Activeになった機器は通信を制御し、Standbyは待機状態となります。
また、Active機が故障や障害を起こした場合、Standby機がActive機に昇格する機能のことをFailsafeといいます。
※Standby機がActive機になることをFailoverといいます。
BIG-IPには様々なFailsafe機能が用意されており、以下で各Failsafeを紹介していきます。
Failsafeの種類について
Failsafeには大きく分けて3つの種類があります。
- Serial Failsafe
- Network Failsafe
- System Failsafe
Serial Failsafe
SerialFailsafeとはBIG-IP同士をケーブルで接続し、お互いの死活監視を行う方法です。
SerialFailsafeには2種類の方法があります。
- シリアルフェイルオーバー
- ネットワークフェイルオーバー
シリアルフェイルオーバーはBIG-IP同士を専用線で結びます。

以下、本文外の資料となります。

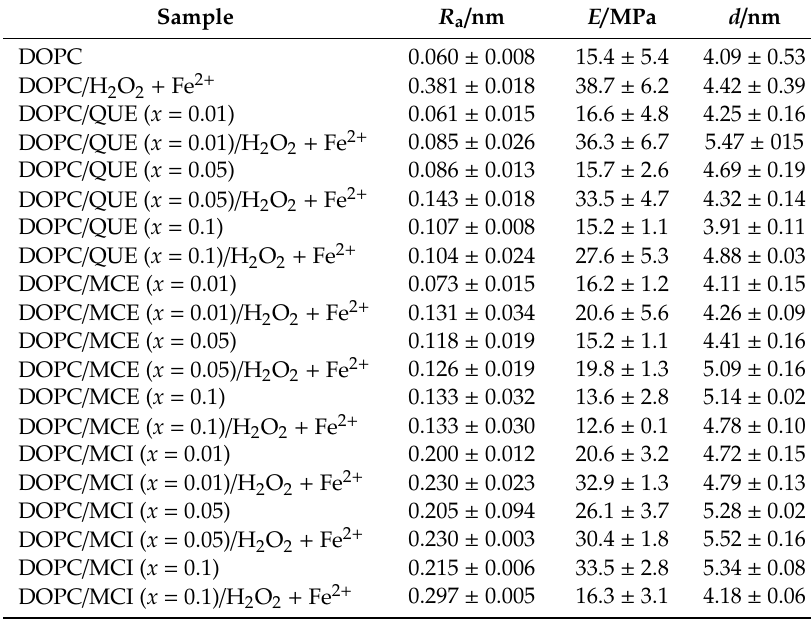
Table 2. The e ff ect of the insertion of flavonols and induced lipid peroxidation on the roughness ( R a ), Young’s Modulus ( E ), and bilayer thickness ( d ) of the model DOPC SLB (n =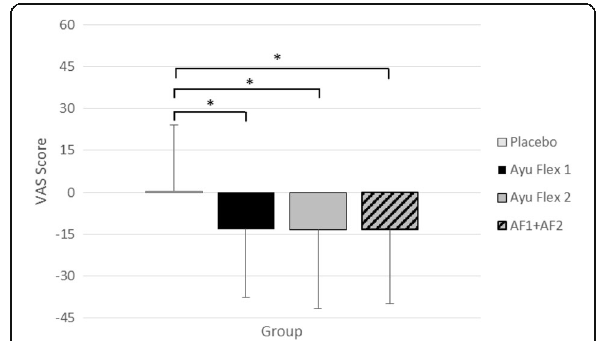
Fig. 7 Mean ± SD changes in VAS scores for knee discomfort. Significant differences were noted between the active groups (AF1, AF2, and AF1 + AF2) vs. Placebo. See Table 5 for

(現在は一般的なCat5のLANケーブルを使用)
Standby機がActive機の電圧を監視し、一定の電圧以下になればフェイルオーバーを実施します。
お互いを直結する必要があるため、3台以上のHA構成では使用できません。
ネットワークフェイルオーバーは同様にLANケーブルを使用し、お互いにハートビートを交換します。
ハートビート通信が途絶えると、Standby機はActive機に問題があると認識し、フェイルオーバーを実施します。
シリアルフェイルオーバー、ネットワークフェイルオーバーを両方同時に実装することが可能です。
これにより、BIG-IP間のケーブルの障害でフェイルオーバーが実施され、両方Activeとして動作することを防いでくれます。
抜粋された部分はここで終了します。